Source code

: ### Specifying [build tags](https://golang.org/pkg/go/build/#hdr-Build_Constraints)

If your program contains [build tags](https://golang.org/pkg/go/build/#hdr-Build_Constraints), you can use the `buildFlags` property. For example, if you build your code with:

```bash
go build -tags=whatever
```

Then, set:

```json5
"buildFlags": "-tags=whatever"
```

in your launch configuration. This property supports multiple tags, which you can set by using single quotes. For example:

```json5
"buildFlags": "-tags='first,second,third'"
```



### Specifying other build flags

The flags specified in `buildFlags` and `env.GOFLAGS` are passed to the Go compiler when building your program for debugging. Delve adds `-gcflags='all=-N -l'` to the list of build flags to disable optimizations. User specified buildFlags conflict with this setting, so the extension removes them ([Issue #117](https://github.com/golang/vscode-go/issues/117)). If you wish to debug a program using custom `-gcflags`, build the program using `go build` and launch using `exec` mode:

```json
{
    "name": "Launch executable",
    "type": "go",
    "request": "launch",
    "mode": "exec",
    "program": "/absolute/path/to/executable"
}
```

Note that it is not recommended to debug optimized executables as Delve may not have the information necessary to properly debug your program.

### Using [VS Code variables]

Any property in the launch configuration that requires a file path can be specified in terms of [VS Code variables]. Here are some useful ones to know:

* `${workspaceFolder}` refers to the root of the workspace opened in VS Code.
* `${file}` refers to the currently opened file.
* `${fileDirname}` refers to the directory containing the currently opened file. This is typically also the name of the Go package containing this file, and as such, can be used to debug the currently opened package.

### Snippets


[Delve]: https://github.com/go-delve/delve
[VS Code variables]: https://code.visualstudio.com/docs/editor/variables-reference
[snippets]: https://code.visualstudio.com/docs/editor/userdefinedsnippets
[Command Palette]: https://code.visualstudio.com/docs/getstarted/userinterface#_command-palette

#### Your assignment:
The stretch of entries above that starts with the line containing "The flags specified" and goes on through the line containing "to the currently opened file." is to be transcribed exactly, and no other line is to be transcribed.

#### Solution to this problem:
The flags specified in `buildFlags` and `env.GOFLAGS` are passed to the Go compiler when building your program for debugging. Delve adds `-gcflags='all=-N -l'` to the list of build flags to disable optimizations. User specified buildFlags conflict with this setting, so the extension removes them ([Issue #117](https://github.com/golang/vscode-go/issues/117)). If you wish to debug a program using custom `-gcflags`, build the program using `go build` and launch using `exec` mode:

```json
{
    "name": "Launch executable",
    "type": "go",
    "request": "launch",
    "mode": "exec",
    "program": "/absolute/path/to/executable"
}
```

Note that it is not recommended to debug optimized executables as Delve may not have the information necessary to properly debug your program.

### Using [VS Code variables]

Any property in the launch configuration that requires a file path can be specified in terms of [VS Code variables]. Here are some useful ones to know:

* `${workspaceFolder}` refers to the root of the workspace opened in VS Code.
* `${file}` refers to the currently opened file.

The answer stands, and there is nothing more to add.